Ibipinabant (SLV319) is a potent, selective, and orally active cannabinoid CB1 receptor antagonist, with a K_i of 7.8 nM and over 1000-fold selectivity for CB1 compared to CB2 (K_i = 7943 nM). It is utilized in obesity and diabetes research [1] [2] [3].

CB1:7.8 nM (Ki), CB2:7943 nM (Ki)

SLV319 competitively inhibits CP-55940 (CB agonist) binding to the human CB1 receptor in CHO cells genetically modified to express this receptor, exhibiting an inhibition constant (K i) of 7.8 nM [1]. Furthermore, SLV319 dose-dependently antagonizes the WIN-55212 (CB1 agonist)-induced release of arachidonic acid in these cells, demonstrating a potency (pA2) of 9.9 [1].

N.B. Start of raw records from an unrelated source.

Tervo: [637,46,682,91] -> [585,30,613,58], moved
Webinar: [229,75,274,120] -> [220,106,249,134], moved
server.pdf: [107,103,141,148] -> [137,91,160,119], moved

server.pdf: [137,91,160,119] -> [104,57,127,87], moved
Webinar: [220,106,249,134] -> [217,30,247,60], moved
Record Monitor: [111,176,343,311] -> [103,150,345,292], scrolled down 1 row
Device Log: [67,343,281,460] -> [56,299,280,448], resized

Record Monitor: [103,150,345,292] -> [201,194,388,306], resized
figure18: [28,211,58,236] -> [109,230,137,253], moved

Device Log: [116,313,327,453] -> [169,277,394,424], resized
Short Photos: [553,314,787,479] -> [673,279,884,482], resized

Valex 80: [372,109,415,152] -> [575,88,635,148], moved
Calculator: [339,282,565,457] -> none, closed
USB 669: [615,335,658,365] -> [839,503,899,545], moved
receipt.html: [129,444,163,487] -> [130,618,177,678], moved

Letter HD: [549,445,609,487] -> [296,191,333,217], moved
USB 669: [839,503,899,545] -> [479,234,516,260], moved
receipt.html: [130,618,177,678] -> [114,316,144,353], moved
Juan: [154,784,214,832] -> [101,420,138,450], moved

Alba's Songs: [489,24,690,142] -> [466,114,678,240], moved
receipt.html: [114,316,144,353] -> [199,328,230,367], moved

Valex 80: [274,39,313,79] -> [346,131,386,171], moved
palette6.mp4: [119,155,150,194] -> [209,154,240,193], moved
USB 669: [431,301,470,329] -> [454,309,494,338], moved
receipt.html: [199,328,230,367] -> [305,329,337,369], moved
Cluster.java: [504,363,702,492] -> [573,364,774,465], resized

SLV319, administered orally at a dosage of 3 mg/kg/day for 28 days, effectively reduces food intake, body weight, and hormonal/metabolic abnormalities in diet-induced obesity (DIO) mice, as well as reverses high-fat diet (HFD)-induced increases in adipose tissue leptin mRNA. At doses ranging from 3-10 mg/kg given daily via oral gavage for 56 days, SLV319 also demonstrates weight loss-independent antidiabetic effects and mitigates β-cell loss in a rat model of progressive β-cell dysfunction. Furthermore, SLV319 counters CB agonist (CP55940)-induced hypotension in rats and hypothermia in mice, showcasing ED 50 values of 5.5 and 3 mg/kg, respectively. In an animal model involving six-week-old male C57Bl/6J mice fed a diet of 60% calories from fat, resulting in body weights exceeding 42 g within 12-14 weeks, a similar dosage and administration method led to significant reductions in food intake, body weight, and adiposity in DIO mice.